Among the major issues facing the Church are the growing spiritual poverty of Europe, the material poverty of the third world and the centralised workings of the Vatican bureaucracy.
The cardinals themselves have taken an unusual vow of media silence ahead of the conclave, adding to a sense of uncertainty and intrigue within the male-dominated Church hierarchy.
"It's very hard to know what's going on in the church, we feel that it's a different world from where we are," Sister Emanuel, who works in Australia and is on a retreat in Rome, said as she visited John Paul II's tomb in St Peter's.

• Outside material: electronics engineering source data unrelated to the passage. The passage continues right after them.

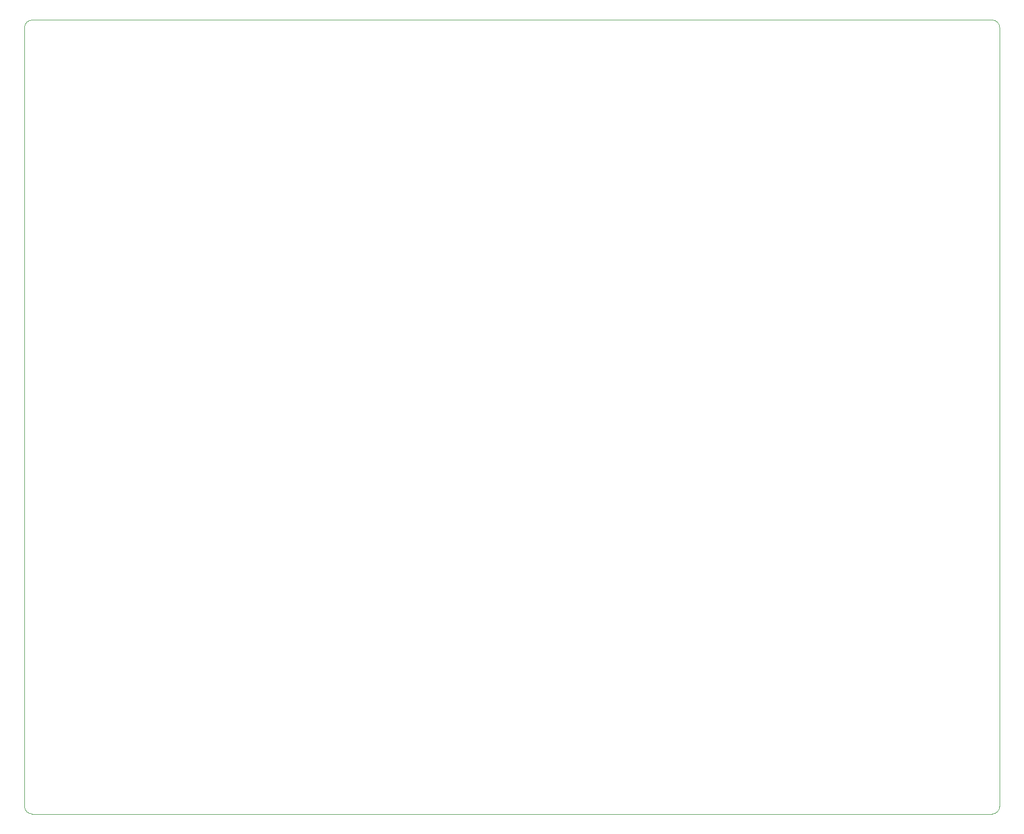
<source format=gbr>
%TF.GenerationSoftware,KiCad,Pcbnew,9.0.1*%
%TF.CreationDate,2025-06-08T13:48:49-07:00*%
%TF.ProjectId,pcm3168a_euro1,70636d33-3136-4386-915f-6575726f312e,rev?*%
%TF.SameCoordinates,Original*%
%TF.FileFunction,Profile,NP*%
%FSLAX46Y46*%
G04 Gerber Fmt 4.6, Leading zero omitted, Abs format (unit mm)*
G04 Created by KiCad (PCBNEW 9.0.1) date 2025-06-08 13:48:49*
%MOMM*%
%LPD*%
G01*
G04 APERTURE LIST*
%TA.AperFunction,Profile*%
%ADD10C,0.050000*%
%TD*%
G04 APERTURE END LIST*
D10*
X248967500Y-197918300D02*
G75*
G02*
X247697500Y-199188300I-1270000J0D01*
G01*
X248967500Y-67946500D02*
X248967500Y-197918300D01*
X87525100Y-199188300D02*
G75*
G02*
X86255100Y-197918300I0J1270000D01*
G01*
X86255100Y-197918300D02*
X86255100Y-67946500D01*
X247697500Y-199188300D02*
X87525100Y-199188300D01*
X86255100Y-67946500D02*
G75*
G02*
X87525100Y-66676500I1270000J0D01*
G01*
X247697500Y-66676500D02*
G75*
G02*
X248967500Y-67946500I0J-1270000D01*
G01*
X87525100Y-66676500D02*
X247697500Y-66676500D01*
M02*

</source>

The conclave will be like no other election in the world.
There will be no press briefings after the ballots, no spin doctors promoting their candidates, just a simple puff of smoke from the Sistine chimney -- black smoke for an inconclusive vote and white smoke when a new pope is chosen.
In preparation for an eventual decision, Vatican workers have put up red curtains on the balcony of St Peter's where the new pope will make his first appearance to the world.
In the hours leading to the lock-up, leading Catholics made final public appeals to the cardinals about the sort of pope they wanted to see step onto the balcony.
"Dear brothers, chose someone who will guarantee the freedom and openness of the Church," theologian Hans Kueng, one of the Church's most prominent liberal dissenters, said in an article in La Stampa newspaper.